[Trecho da página]
:::::
No segundo exemplo, é isento de pena aquele que comete o fato em estrita observância a uma ordem não manifestamente ilegal, havendo tal expressão de ser entendida segundo as circunstâncias concretas da ocasião e as condições de inteligência e cultura do subordinado. É a capacidade real de entendimento do subordinado que deve ser levada em conta, não sendo lícito dele exigir-se extraordinária percepção quanto à ilegalidade velada da ordem.

O estado de necessidade exculpante, por seu turno, refere-se ao sacrifício de um bem que, sendo próprio ou alheio, naquelas especiais circunstâncias (fato humano, fato animal, acidente ou forças da natureza) não era razoável exigir-se o resguardo. Dessarte, na lição de Damásio Evangelista de Jesus, "se há dois bens em perigo de lesão, o Estado permite que seja sacrificado um deles, pois diante do caso concreto a tutela penal não pode salvaguardar a ambos". Embora naturalmente seja uma excludente de antijuridicidade, ou justificativa ou descriminante, transforma-se em excludente de culpabilidade quando trata-se do sacrifício de um bem de maior valor, em nome da salvação de outro de valor menor (assim pensam Heleno Cláudio Fragoso e Francisco de Assis Toledo).

No Código Penal um exemplo claro de inexigibilidade de conduta diversa está por conta do artigo 348, § 2º (escusa absolutória no delito de favorecimento pessoal); quem poderá exigir, em sã consciência, que alguém se negue a ocultar e a proteger um filho, um pai, uma esposa ou um irmão, mesmo que criminosas tais pessoas? Não é exigida legalmente, pois, outra conduta que não a protetora, isentando de pena quem assim age.
:::::
[Dados registrados]
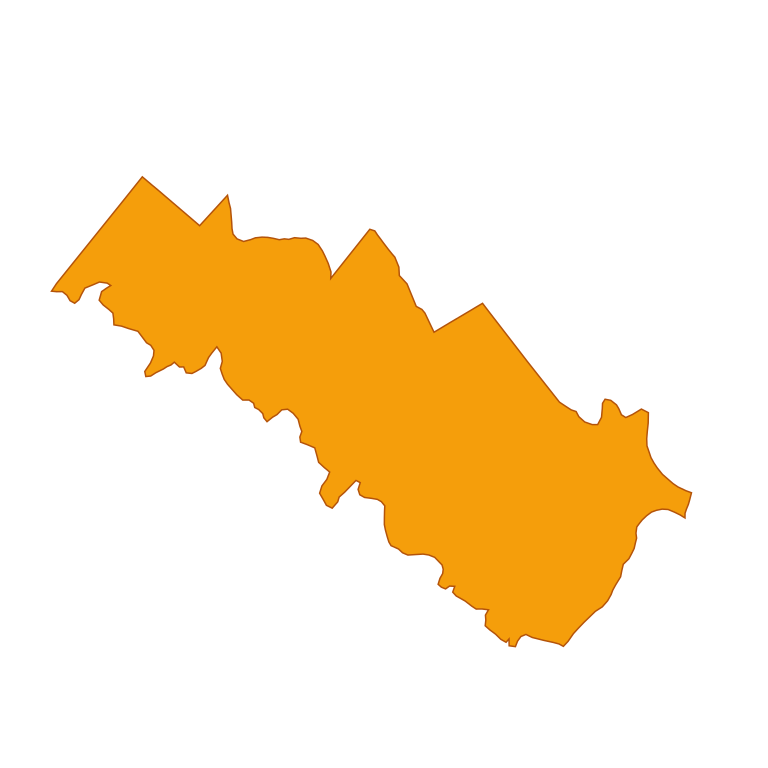 Rosário, Maranhão, Brazil (orthographic projection), rotated 129°
{"feature_id": "56859067B87661364521174", "entity_name": "Rosário", "entity_type": "district", "adm_level": 2, "iso_a3": "BRA", "parent_name": "Brazil", "parent_adm1": "Maranhão", "projection": "orthographic", "projection_center": [-44.19, -2.972], "detail": "fine", "context": "isolated", "style": "filled", "palette": "amber", "viewbox_px": 768, "rotation_deg": 129, "n_neighbors": 0, "source": "geoboundaries", "source_scale": "gbopen_adm2", "svg_char_len": 3379}
<svg xmlns="http://www.w3.org/2000/svg" viewBox="0 0 768 768"><g transform="rotate(129 384 384)"><path d="M475.0,79.5L468.2,79.0L458.8,79.7L451.8,79.3L443.4,78.6L434.4,77.5L427.7,76.7L419.8,74.1L411.7,73.8L404.7,75.0L400.2,76.5L394.1,77.6L384.9,78.8L379.3,81.8L373.5,84.6L365.7,83.7L359.6,84.9L354.4,86.1L349.1,88.7L344.8,90.7L341.4,94.3L336.0,97.6L331.5,97.8L327.1,97.8L321.0,97.0L315.2,95.5L310.7,92.8L306.2,89.1L302.7,84.2L300.8,77.6L299.4,71.5L298.7,65.8L295.0,68.7L290.7,70.3L286.0,71.7L282.0,73.4L275.0,76.6L276.9,82.1L279.0,90.7L279.5,96.7L279.0,110.7L277.2,119.0L275.5,124.5L273.2,130.2L269.4,136.2L266.6,140.7L261.2,145.4L254.9,149.7L248.1,154.1L239.9,160.5L241.5,168.2L251.3,171.7L257.9,175.0L258.5,180.1L255.4,186.1L253.9,190.2L254.0,197.5L256.7,202.6L261.5,202.0L265.7,198.9L273.0,194.0L281.1,192.4L284.5,196.6L287.2,204.1L286.8,212.0L284.5,217.4L286.3,222.2L287.0,228.7L287.7,236.2L276.2,287.2L273.4,298.9L268.7,318.8L266.3,328.9L262.1,346.7L259.3,358.2L267.1,361.1L272.9,363.2L293.6,370.9L312.3,377.7L303.1,396.9L302.2,401.5L303.4,407.8L291.7,429.1L290.1,440.3L283.8,446.0L278.6,455.4L277.8,459.9L276.5,465.9L274.6,473.7L273.4,478.2L272.3,482.8L270.8,487.5L272.7,492.4L294.0,492.2L335.5,491.8L330.3,495.7L325.4,503.2L321.7,510.5L319.3,515.7L317.0,523.0L317.3,529.7L319.8,536.6L323.1,540.3L326.6,545.6L331.5,549.0L333.9,552.8L337.8,556.2L340.4,561.6L343.2,566.6L346.6,571.2L351.4,576.0L355.6,578.4L361.6,582.8L363.7,589.5L362.5,595.7L358.9,599.9L354.0,604.3L344.2,613.7L340.5,618.7L335.8,624.4L377.0,626.9L375.5,682.0L375.4,690.3L375.1,702.2L407.7,702.0L512.0,701.7L521.1,700.8L518.2,696.4L514.6,692.1L514.6,686.2L516.8,680.4L515.9,675.2L510.4,674.1L504.9,675.5L497.7,676.8L490.6,672.9L483.8,669.3L479.8,662.6L479.4,658.3L484.3,660.0L489.9,661.6L498.1,658.1L499.3,652.0L499.2,644.7L499.5,639.3L503.5,635.1L508.0,631.1L504.2,624.4L501.6,617.3L497.9,608.4L499.5,602.0L501.4,594.5L500.7,589.6L502.6,583.9L507.3,580.8L514.7,578.7L524.8,577.8L528.1,573.8L524.6,570.3L518.8,568.4L511.2,564.9L507.1,563.6L503.2,561.5L499.0,560.7L499.5,553.7L496.8,550.4L499.8,544.7L496.7,539.9L492.7,538.1L486.9,535.9L482.2,534.8L473.9,537.0L468.6,537.3L460.3,537.3L462.5,530.0L468.2,523.9L474.9,521.0L478.2,515.9L481.0,511.0L482.7,505.3L485.0,491.7L485.4,483.7L481.4,478.8L481.0,473.2L483.6,469.7L482.7,465.3L483.3,459.6L485.9,456.1L486.9,451.2L479.9,449.7L475.1,447.9L468.4,447.2L464.2,443.0L463.9,436.1L465.4,428.6L469.7,422.8L472.6,418.0L478.2,416.0L481.7,412.2L479.4,405.4L477.2,397.6L481.7,391.3L486.0,385.5L486.5,377.9L486.6,370.8L494.1,368.4L502.3,368.1L509.4,365.3L512.4,357.5L514.5,352.4L513.1,346.1L504.7,345.8L500.1,347.7L492.9,346.5L476.6,345.1L475.6,340.4L482.2,337.8L485.3,333.1L484.4,327.7L480.8,321.9L477.8,316.5L477.1,312.0L478.2,306.7L482.3,303.7L487.6,299.6L493.0,295.3L496.5,291.1L500.7,285.3L503.7,280.8L505.2,276.8L503.1,268.9L503.5,263.4L501.9,257.8L497.1,252.6L491.6,246.6L488.7,241.6L486.8,235.5L488.1,225.0L490.7,221.4L494.4,219.1L499.8,218.2L505.6,215.9L505.8,211.6L504.5,207.2L499.8,205.9L496.7,201.7L502.5,199.6L503.3,194.5L501.6,184.4L501.4,175.9L500.9,170.8L497.0,166.0L493.7,160.7L499.8,159.7L503.4,156.3L508.2,153.2L508.5,147.0L508.2,139.8L508.9,132.5L507.9,126.6L503.5,126.4L508.7,122.0L505.4,116.6L499.8,118.4L494.1,118.7L489.3,116.1L487.7,109.3L482.6,98.3L478.3,89.8L475.9,84.4L475.0,79.5Z" fill="#f59e0b" stroke="#b45309" stroke-width="1.5"/></g></svg>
:::::
[Exercício breve A] Extraia do texto sobre as excludentes de culpabilidade a passagem que começa em "O estado de" e termina em "de Assis Toledo).", sem alterar nenhuma palavra.
[Exercício breve B] Dê continuidade ao texto sobre a inexigibilidade de conduta diversa a partir do ponto em que ele termina.

[Resposta esperada A]
O estado de necessidade exculpante, por seu turno, refere-se ao sacrifício de um bem que, sendo próprio ou alheio, naquelas especiais circunstâncias (fato humano, fato animal, acidente ou forças da natureza) não era razoável exigir-se o resguardo. Dessarte, na lição de Damásio Evangelista de Jesus, "se há dois bens em perigo de lesão, o Estado permite que seja sacrificado um deles, pois diante do caso concreto a tutela penal não pode salvaguardar a ambos". Embora naturalmente seja uma excludente de antijuridicidade, ou justificativa ou descriminante, transforma-se em excludente de culpabilidade quando trata-se do sacrifício de um bem de maior valor, em nome da salvação de outro de valor menor (assim pensam Heleno Cláudio Fragoso e Francisco de Assis Toledo).

[Resposta esperada B]
Assim, se os requisitos do crime são a tipicidade (adequação do fato concreto à norma penal) e a ilicitude, ou antijuridicidade (contrariedade da conduta em face da ordem jurídica), é de se ver que o último pode ser excluído em determinadas circunstâncias especiais (estado de necessidade, legítima defesa, estrito cumprimento de dever legal ou exercício regular de direito), sendo que os excessos eventualmente cometidos serão puníveis a título de dolo ou culpa. Para ensejar a punição do agente, contudo, não bastam tais pressupostos, sendo imprescindíveis sua imputabilidade (não pode ser menor de dezoito anos de idade, não pode ser louco ou inciente do caráter criminoso de sua conduta, bem como incapaz de determinar-se de acordo com esse discernimento), a potencial consciência da ilicitude, e, diante das circunstâncias fáticas e emocionais, ser-lhe exigido comportamento diverso.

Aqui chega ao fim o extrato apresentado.